Segundo o Papa, “a abertura do coração é semelhante também a uma escada que alcança o Absoluto. Ao lembrar esta dimensão transcendente da nossa atividade, damo-nos conta da necessidade de purificar os nossos corações, para podermos ver todas as coisas na sua verdadeira perspectiva. Passo a passo, tornar-se-á mais clara a nossa visão e receberemos a força para perseverar no compromisso de compreender e valorizar os outros e o seu ponto de vista. Assim, encontraremos a sabedoria e a força necessárias para estender a todos a mão da amizade”.

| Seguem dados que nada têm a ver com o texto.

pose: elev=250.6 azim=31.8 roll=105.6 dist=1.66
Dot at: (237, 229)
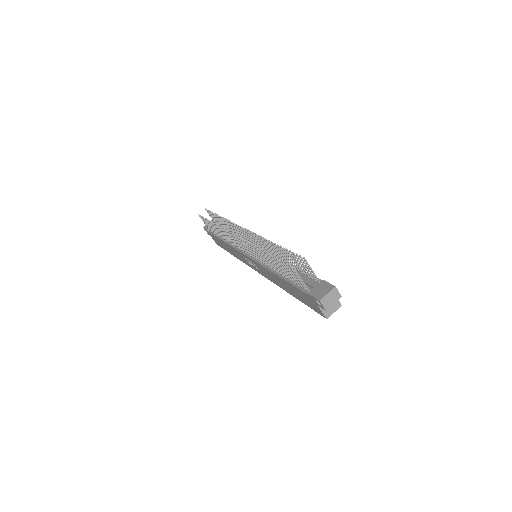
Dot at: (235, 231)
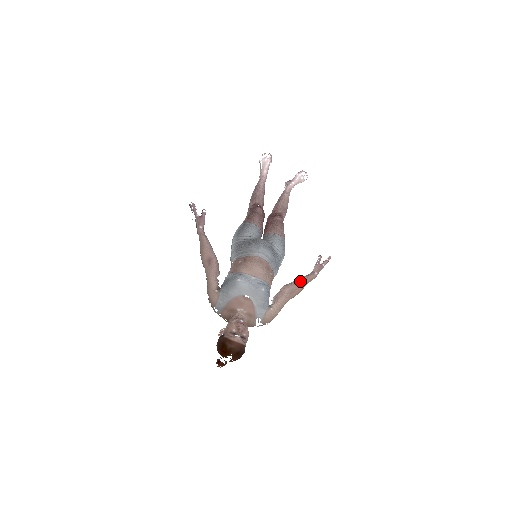
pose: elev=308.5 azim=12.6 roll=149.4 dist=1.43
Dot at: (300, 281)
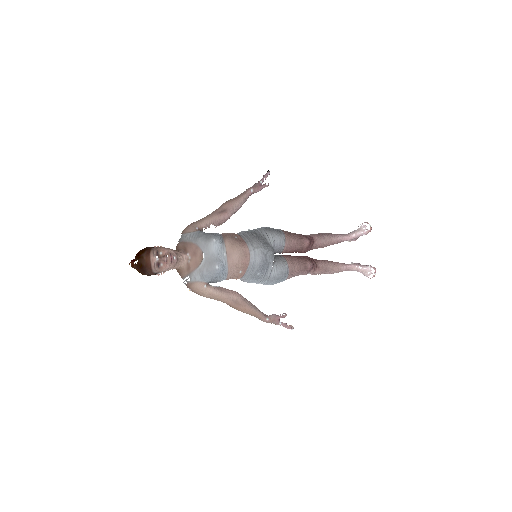
Dot at: (250, 306)
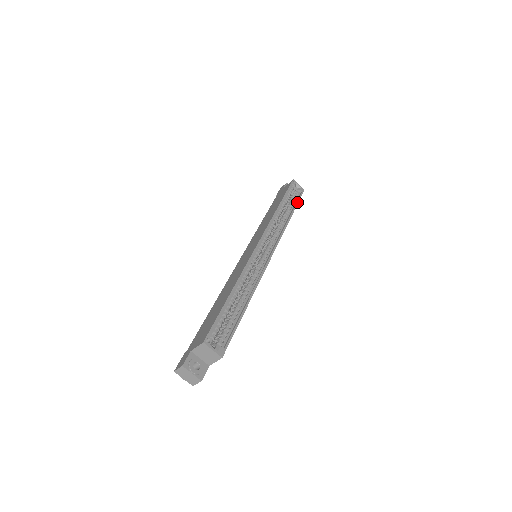
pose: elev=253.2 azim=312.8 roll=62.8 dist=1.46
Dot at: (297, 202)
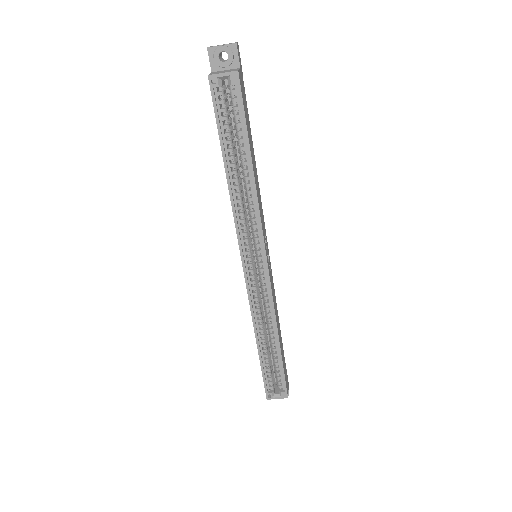
Dot at: (244, 125)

Por fim, “a abertura do coração é também um caminho, que leva à busca da bondade, justiça e solidariedade. Induz a procurar o bem do nosso próximo. Assim exortou São Paulo, em sua carta aos cristãos de Roma: «Não te deixes vencer pelo mal, mas vence o mal com o bem». Trata-se de um sentimento que todos nós podemos imitar. A solicitude religiosa pelo bem do nosso próximo, que brota dum coração aberto, flui como um grande rio, irrigando as terras áridas e desertas do ódio, da corrupção, da pobreza e da violência que lesa imensamente as vidas humanas, divide as famílias e desfigura o dom da criação.”

Segundo Francisco, “as várias comunidades religiosas de Bangladesh abraçaram de modo particular este caminho no compromisso pelo cuidado da terra, nossa casa comum, e na resposta aos desastres naturais que afligiram a nação nos últimos anos. Penso também na manifestação coletiva de pesar, oração e solidariedade que se seguiu ao trágico desabamento do Rana Plaza, que permanece gravado na mente de todos. Nestas expressões, vemos como o caminho da bondade leva à cooperação no serviço aos outros”.

“Um espírito de abertura, aceitação e cooperação entre os fiéis não é simplesmente mais uma contribuição para uma cultura de harmonia e de paz; é o seu coração pulsante. Quanto necessita o nosso mundo que este coração bata com força, para contrastar o vírus da corrupção política, as ideologias religiosas destrutivas, a tentação de fechar os olhos às necessidades dos pobres, dos refugiados, das minorias perseguidas e dos mais vulneráveis! Quanta abertura é necessária para acolher as pessoas ao nosso redor, especialmente os jovens que às vezes se sentem sozinhos e confusos na busca do sentido da vida!”

O Papa concluiu o seu discurso, agradecendo aos líderes religiosos pelos esforços na promoção da cultura do encontro, e reza para que todos os fiéis possam ser ajudados a crescer na “sabedoria e na santidade e a colaborarem na construção de um mundo cada vez mais humano, unido e pacífico”.